-------- EXTRACTED MATERIAL --------
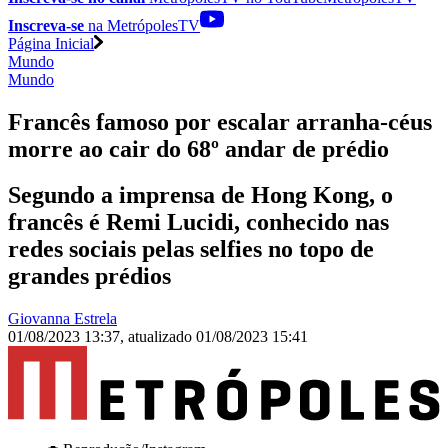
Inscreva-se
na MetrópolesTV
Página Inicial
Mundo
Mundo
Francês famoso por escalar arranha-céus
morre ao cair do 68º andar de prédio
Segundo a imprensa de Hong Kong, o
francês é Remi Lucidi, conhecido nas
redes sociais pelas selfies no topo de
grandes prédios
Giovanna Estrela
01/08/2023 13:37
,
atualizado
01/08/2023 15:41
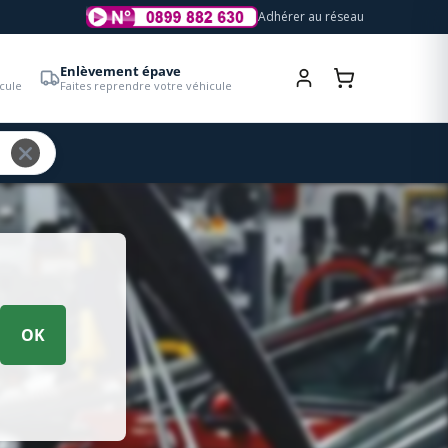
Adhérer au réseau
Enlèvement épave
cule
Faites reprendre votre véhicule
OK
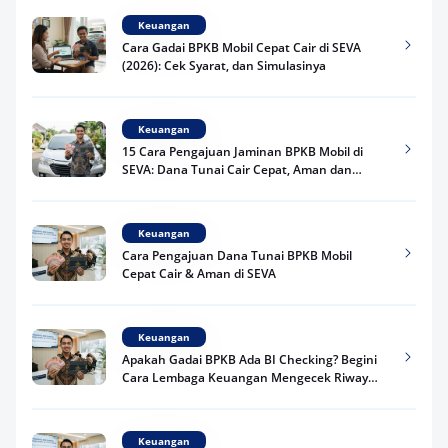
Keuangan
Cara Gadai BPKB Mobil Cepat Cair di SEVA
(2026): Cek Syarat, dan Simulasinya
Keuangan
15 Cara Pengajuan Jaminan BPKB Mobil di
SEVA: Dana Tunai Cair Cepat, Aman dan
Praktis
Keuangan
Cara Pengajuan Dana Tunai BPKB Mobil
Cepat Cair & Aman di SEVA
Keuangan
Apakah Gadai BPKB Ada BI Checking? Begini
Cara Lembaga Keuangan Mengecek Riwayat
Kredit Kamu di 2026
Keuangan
--------
-------- EXTRACTED MATERIAL --------
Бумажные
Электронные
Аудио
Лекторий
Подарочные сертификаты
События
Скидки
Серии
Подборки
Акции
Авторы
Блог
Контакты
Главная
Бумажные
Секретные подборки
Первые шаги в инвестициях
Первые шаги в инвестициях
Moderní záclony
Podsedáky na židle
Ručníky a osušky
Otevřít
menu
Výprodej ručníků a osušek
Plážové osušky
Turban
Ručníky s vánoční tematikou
--------
> **EXERCISE BRIEF**: Looking back over the listing, work out how many lines include the string "SEVA". Write only that number.

> **EXERCISE RESULT**: 3